[Goal of the exercise] Transcribe the text of every one of the records below verbatim, omitting the pictures from your answer.
--- Data Enclosed Below ---
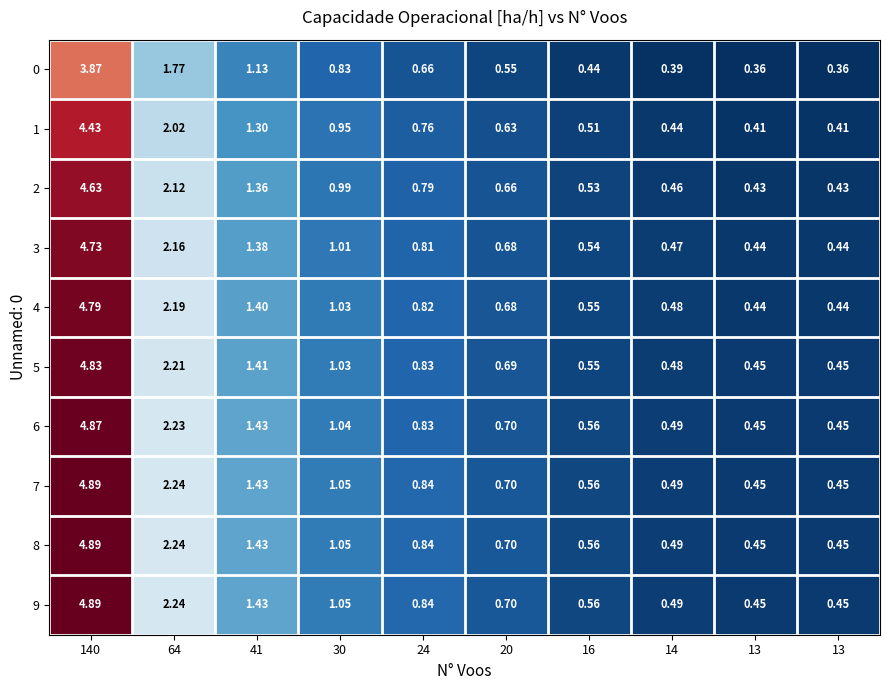

How many data points does each series have?

10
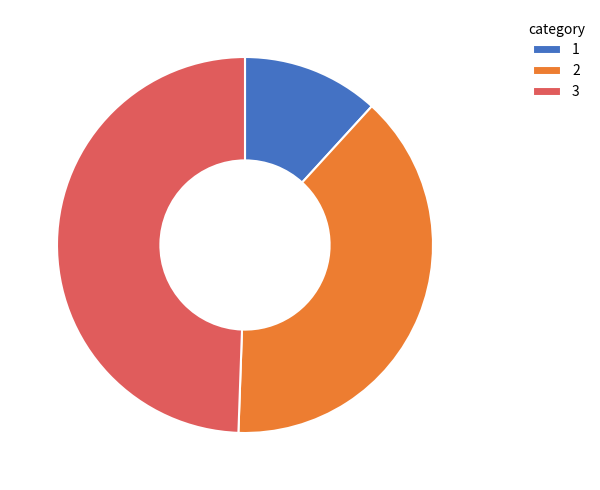

Is 2 the majority of the pie?

No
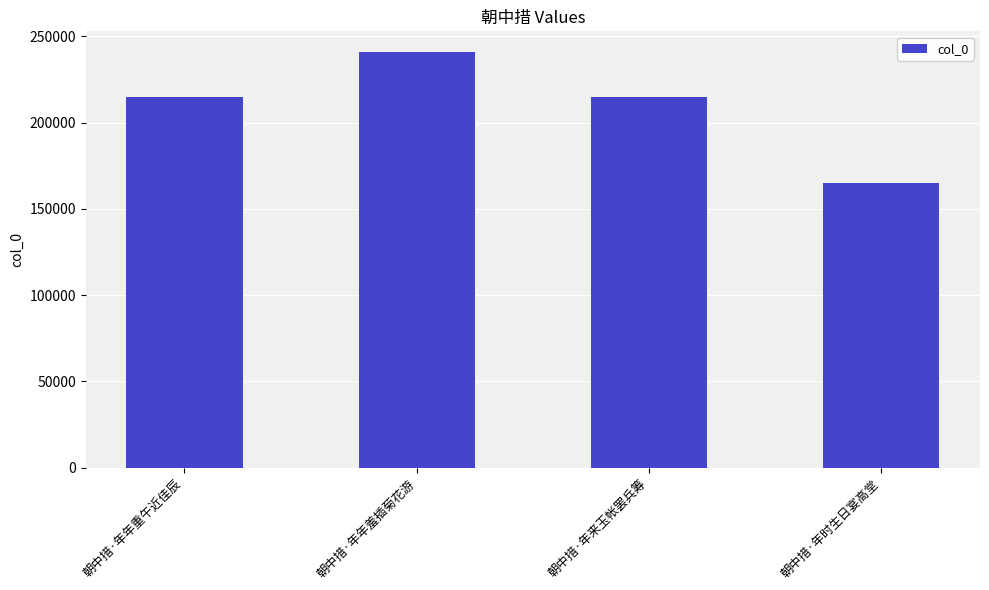

How many distinct data groups are displayed?

1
--- End of Enclosed Data ---
[Response area]
How many data points does each series have?

10

Is 2 the majority of the pie?

No

How many distinct data groups are displayed?

1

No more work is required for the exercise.